The EMA has gathered retailers, home video companies and videogame publishers to determine how easily it could implement what it calls “benefit denial technology,” a set of standards that would require games and other forms of entertainment to be activated at time of purchase. A Gamasutra report says the system, codenamed “Project Lazarus,” is similar to ink-filled security tags on clothing that break open and leave permanent stains when they’re removed by force.

“The deployment of benefit denial technology would reduce shrink in videogame and DVD stocks, increase open marketing of video games, reduce packaging, decrease labor costs, improve consumer access to videogames and Blu-ray discs, and make the categories more attractive for additional retail channels,” said EMA President and CEO Bo Andersen. “Given the myriad of potential benefits, EMA recognized the imperative to bring together major stakeholders to provide an impetus for further development and timely deployment of effective benefit denial technologies for DVDs and videogames that are useful and effective for a broad range of entertainment retailers.”

I have no idea what impact physical theft has on the movie and videogame industries, but for as much as I’ve ever thought about it (which isn’t much) I would have guessed it was something approaching negligible, no worse than that faced by any other industry that sells its product at the retail level.

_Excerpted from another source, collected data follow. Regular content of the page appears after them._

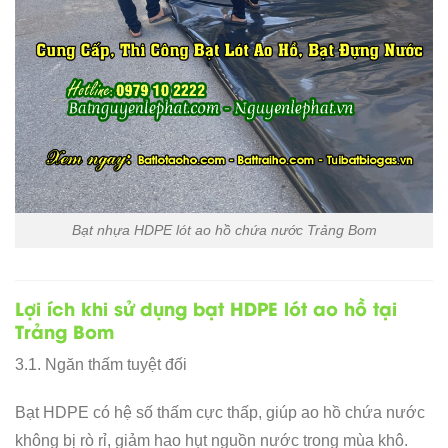
Bạt nhựa HDPE lót ao hồ chứa nước Trảng Bom
Lợi ích khi sử dụng bạt HDPE lót ao hồ tại
Trảng Bom
3.1. Ngăn thấm tuyệt đối
Bạt HDPE có hệ số thấm cực thấp, giúp ao hồ chứa nước
không bị rò rỉ, giảm hao hụt nguồn nước trong mùa khô.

From that perspective this seems like a lot of time and effort for minimal payoff, but if my guess is way off-base – if shoplifting is “the silent killer” – then maybe there’s something to this. Even more interesting, however, is the idea of applying a scheme like this to anti-piracy efforts. Retailers have never really figured into the conventional power struggle between publishers and consumers, but maybe something like this is a first step toward new approaches to copy protection that finally satisfy everyone.